The extent of the digital economy is growing all the time, helping architects to design buildings, tracking sales and inventory, transporting goods, executing trades and banking operations, controlling manufacturing equipment, making design calculations, billing clients, navigating aircraft, helping diagnose patients and guiding laparoscopic surgeries.

He calls this "a second economy ... vast, silent, connected, unseen, and autonomous (meaning that human beings may design it but are not directly involved in running it). It is remotely executing and global, always on and endlessly configurable. It is concurrent — a great computer expression — which means that everything happens in parallel. It is self-configuring, meaning it constantly reconfigures itself on the fly, and increasingly it is also self-organizing, self-architecting, and self-healing."

According to Arthur, the economy developed muscles with the Industrial Revolution, and now it is developing a neural system through the digital revolution, which may be more important, "a deep qualitative change that is bringing intelligent, automatic response to the economy. There's no upper limit to this, no place where it has to end," he writes, though he says he is not talking science fiction or singularity or about cyborgs.

He predicts that barring war or pestilence the story of the rest of the century will be the growth of the second economy, "an unseen underground economy that is basically giving us intelligent reactions to what we do above the ground" and creating a different world. He forecasts that in 15 years time driving in Los Angeles, "likely it'll be in a driverless car in a flow of traffic where my car's in conversation with cars around it that are in conversation with general traffic and my car."

But hold it there. The world is not quite as advanced as Arthur thinks. Just to take his airport experience, every time that I travel to or from the United States, the check-in machines demand that I report to a human to check my passport. And of course, while some check-in staff have been got rid of, passengers have to face an army of insecurity staff, who seem determined to prove that they are more incompetent than machines. The latest absurd event recently in the U.S. involved TSA agents confiscating a cupcake from a teacher claiming that its icing might be explosive.

Arthur does not consider some of the awkward potential problems of the digital economy. What happens if the systems suffer from a glitch, or power failure?
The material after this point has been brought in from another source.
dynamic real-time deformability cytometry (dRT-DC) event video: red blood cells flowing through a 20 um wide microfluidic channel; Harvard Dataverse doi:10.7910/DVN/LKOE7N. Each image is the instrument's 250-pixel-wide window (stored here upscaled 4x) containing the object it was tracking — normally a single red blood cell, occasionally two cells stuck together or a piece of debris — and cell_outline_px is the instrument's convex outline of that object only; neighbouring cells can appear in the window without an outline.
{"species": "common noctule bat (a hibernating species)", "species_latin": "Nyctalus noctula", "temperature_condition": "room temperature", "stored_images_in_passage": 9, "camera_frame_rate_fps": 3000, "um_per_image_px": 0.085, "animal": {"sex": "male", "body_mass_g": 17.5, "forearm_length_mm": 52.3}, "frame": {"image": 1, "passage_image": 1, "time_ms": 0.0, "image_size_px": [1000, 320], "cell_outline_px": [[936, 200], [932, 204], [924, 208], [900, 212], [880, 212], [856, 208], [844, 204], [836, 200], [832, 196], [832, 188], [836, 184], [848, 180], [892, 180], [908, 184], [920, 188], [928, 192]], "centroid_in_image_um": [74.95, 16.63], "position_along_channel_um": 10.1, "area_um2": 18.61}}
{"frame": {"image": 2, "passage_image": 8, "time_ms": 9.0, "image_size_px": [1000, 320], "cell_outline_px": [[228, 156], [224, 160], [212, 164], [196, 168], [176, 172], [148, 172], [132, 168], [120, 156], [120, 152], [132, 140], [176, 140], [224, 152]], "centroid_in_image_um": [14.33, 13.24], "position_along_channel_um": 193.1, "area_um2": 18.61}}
And what about the potential not just for gremlins but for evil humans to take over the system and distort or pervert it?

What about the interface or encounters between the digital world of developed countries, and of course fast-growing Asia, which Arthur omits to mention — how blind Americans are — and those still living in a muscle-powered economy? Even assuming he is right and we can trust the power supplies, the intelligence and the good will of the humans dealing with the intelligent underground economy, and can spread the benefits of the digital revolution throughout the planet, there is still a major challenge, one that Arthur admits.

He notes that large numbers of jobs, from paralegals, draftsmen, telephone operators, typists to bookkeepers, are disappearing. For the moment, muscle is still required to lug bags onto the aircraft, and jobs requiring judgment and management and human interaction, and security, are still needed. "But the primary cause of all the downsizing we've had since the mid-1990s is that a lot of human jobs are disappearing into the second economy. Not to reappear."

When farms jobs disappeared, new opportunities came from manufacturing; when manufacturing began to shrink, there was the service sector, but, says Arthur, "With this digital transformation, this last repository of jobs is shrinking and we face a problem. ... The main challenge of the economy is shifting from producing prosperity to distributing prosperity."

This is easier said than done, not least because it means confronting the Big Myth that is becoming the Great Lie of the right, that rich people are the most important to the economy because they produce jobs.